G. Stefansson , A.H. Jonsdottir , T. Jonmundsson, G.S. Sigurdsson, I.L. Bergsdottir

University of Iceland, Science Institute (ICELAND)
Whenever students use any drilling system the question arises how much of their learning is meaningful learning, which emphasises understanding and the transferability of prior knowledge, and how much is memorisation through repetition or rote learning. Although both types of learning have their place in an educational system it is important to be able to distinguish between these two approaches to learning and identify options which can dislodge students from rote learning and motivate them towards meaningful learning.

The tutor-web is an online drilling system which has been used by thousands of students from Iceland to Kenya. The design aim of the system is to promote meaningful learning rather than evaluation. This is done by presenting students with multiple-choice question which are selected randomly but nevertheless linked to the students’ performance to ensure that students are appropriately challenged. The questions themselves can be generated for a specific topic by drawing correct and incorrect answers from a collection associated with a general problem statement or heading. With this generating process students may see the same question heading twice but be presented with all new answer options or a mixture of new and old answer options.

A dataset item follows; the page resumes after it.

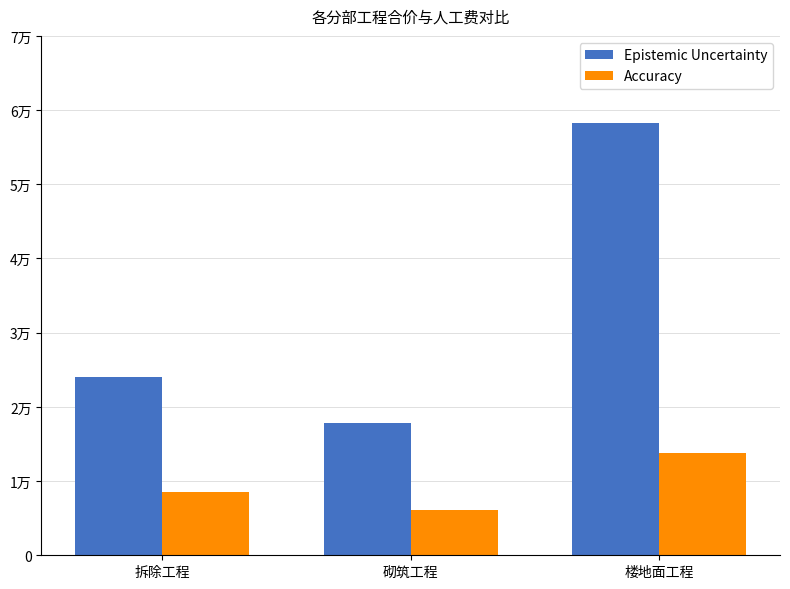

Does the chart contain stacked bars?

No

Data from an introductory university course on probability theory and statistics, taught using the tutor-web during COVID-19, are analysed to separate rote learning from meaningful learning. The analyses show that considerable non-rote learning takes place, but even with fairly large question databases, students’ performance is considerably better when they are presented with an answer option they have seen before. An element of rote learning is thus clearly exhibited but a deeper learning is also demonstrated.

The item database has been seeded with occasional hints such that some questions contain fairly detailed clues, which should cue the students towards the correct answer. This ties in with the issue of meaningful learning versus rote learning since the hope is that a new hint will work as a cue to coax the student to think harder about the question rather than continue to employ rote learning. The existence of occasional hints allows several comparisons. The simplest analysis is on whether the overall grade on cue questions is higher than on the non-cue questions. A more important issue is whether more learning has occurred and methods are developed to estimate the change rather than status. Preliminary results indicate that hints are particularly useful for students with poor performance metrics, and a power analysis demonstrates the sample sizes needed in future studies to better quantify these effects.